4. La décision du fils cadet de s'émanciper, en dilapidant les biens reçus de son père et en vivant de façon dissolue (cf. ibid ., Lc Lc 15,13), est un abandon impudent de la communion familiale. L'éloignement de la maison paternelle exprime bien le sens du péché, avec son caractère de rébellion ingrate et ses conséquences également humainement pénibles. Face au choix de ce fils, le bon sens humain exprimé d'une certaine façon dans la protestation du frère aîné, aurait conseillé la sévérité et une punition adéquate, avant une complète réintégration dans la famille.

Mais tout au contraire, le Père l'ayant vu revenir de loin, court à sa rencontre plein d'émotion (ou mieux, «s'agitant dans ses viscères», comme le dit littéralement le texte grec: Lc 15,20), le serre dans ses bras dans un geste d'amour et désire que tous fêtent son retour.

La miséricorde paternelle apparaît encore davantage lorsque ce père, admonestant tendrement le frère aîné qui revendique ses propres droits (cf. Ibid ., Lc Lc 15,29 s), l'invite au banquet de réjouissance commun. La pure légalité est dépassée par l'amour paternel généreux et gratuit, qui va au-delà de la justice humaine et invite les deux frères à s'asseoir encore une fois à la table du père.

Le pardon ne consiste pas seulement à recevoir à nouveau sous le toit paternel le fils qui s'en est éloigné, mais également à l'accueillir dans la joie d'une communion recomposée, en le rappelant de la mort à la vie. C'est pourquoi «il fallait bien festoyer et se réjouir» (Ibid ., Lc Lc 15,32).

Le Père miséricordieux qui embrasse le fils perdu est l'icône définitive de Dieu révélé par le Christ. Il est tout d'abord et surtout un Père. Il est le Dieu Père qui étend ses bras bénissants et miséricordieux, attendant toujours, ne forçant jamais aucun de ses fils. Ses mains soutiennent, serrent, donnent de la vigueur et dans le même temps réconfortent, consolent, caressent. Ce sont des mains de père et de mère dans le même temps.

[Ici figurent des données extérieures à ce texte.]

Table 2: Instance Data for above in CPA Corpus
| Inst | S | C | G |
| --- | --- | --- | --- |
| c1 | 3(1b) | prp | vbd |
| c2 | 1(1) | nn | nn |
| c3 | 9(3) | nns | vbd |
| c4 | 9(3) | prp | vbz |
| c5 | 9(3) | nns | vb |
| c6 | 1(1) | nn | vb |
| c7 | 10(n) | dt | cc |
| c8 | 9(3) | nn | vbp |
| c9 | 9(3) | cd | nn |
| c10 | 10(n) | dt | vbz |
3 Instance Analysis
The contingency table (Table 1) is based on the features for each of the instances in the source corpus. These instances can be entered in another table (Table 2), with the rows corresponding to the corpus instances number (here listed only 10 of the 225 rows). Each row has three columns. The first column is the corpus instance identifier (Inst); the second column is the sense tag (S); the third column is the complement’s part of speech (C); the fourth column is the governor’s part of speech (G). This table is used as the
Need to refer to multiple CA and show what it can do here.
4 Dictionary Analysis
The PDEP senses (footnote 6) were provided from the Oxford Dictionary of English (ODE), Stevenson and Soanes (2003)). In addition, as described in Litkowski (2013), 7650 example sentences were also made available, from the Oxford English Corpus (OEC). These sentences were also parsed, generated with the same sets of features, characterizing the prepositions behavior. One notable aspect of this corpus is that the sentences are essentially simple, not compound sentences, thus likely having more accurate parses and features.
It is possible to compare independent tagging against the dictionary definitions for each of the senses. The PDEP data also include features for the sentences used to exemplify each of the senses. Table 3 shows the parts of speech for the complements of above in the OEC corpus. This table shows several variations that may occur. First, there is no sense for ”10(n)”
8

Le père miséricordieux de la parabole contient en lui, en les transcendant, tous les traits de la paternité et de la maternité. En se jetant au cou de son fils, il montre l'aspect d'une mère qui caresse son fils et l'entoure de sa chaleur. On comprend, à la lumière de cette révélation du visage et du coeur de Dieu le Père, la Parole de Jésus, qui déconcerte la logique humaine: «Il y aura plus de joie dans le ciel pour un seul pécheur qui se repent que pour quatre-vingt dix neuf justes, qui n'ont pas besoin de repentir (Ibid ., Lc Lc 15,7). Et également: «Il naît de la joie devant les anges de Dieu pour un seul pécheur qui se repent» (Ibid , Lc Lc 15,10).

5. Le mystère du «retour à la maison» exprime admirablement la rencontre entre le Père et l'humanité, entre la miséricorde et la misère, dans un cercle d'amour qui ne concerne pas seulement le fils perdu, mais qui s'étend à tous.

L'invitation au banquet, que le père adresse au fils aîné, implique l'exhortation du Père céleste à tous les membres de la famille humaine afin qu'eux aussi soient miséricordieux.

L'expérience de la paternité de Dieu implique l'acceptation de la «fraternité», précisément parce que Dieu est le Père de tous, également du frère qui se trompe.

En racontant la parabole, Jésus ne parle pas seulement du Père, mais il laisse également entrevoir ses propres sentiments. Face aux pharisiens et aux scribes qui l'accusent de recevoir les pécheurs et les publicains et de manger avec eux (cf. Ibid ., Lc Lc 15,2), il montre qu'il préfère les pécheurs et les publicains qui s'approchent de lui avec confiance (cf. Ibid ., Lc Lc 15,1) et révèle ainsi qu'il est envoyé pour manifester la miséricorde du Père. C'est la miséricorde qui resplendit en particulier sur le Golgotha, lors du sacrifice offert par le Christ en rémission des péchés (cf. Mt Mt 26,28).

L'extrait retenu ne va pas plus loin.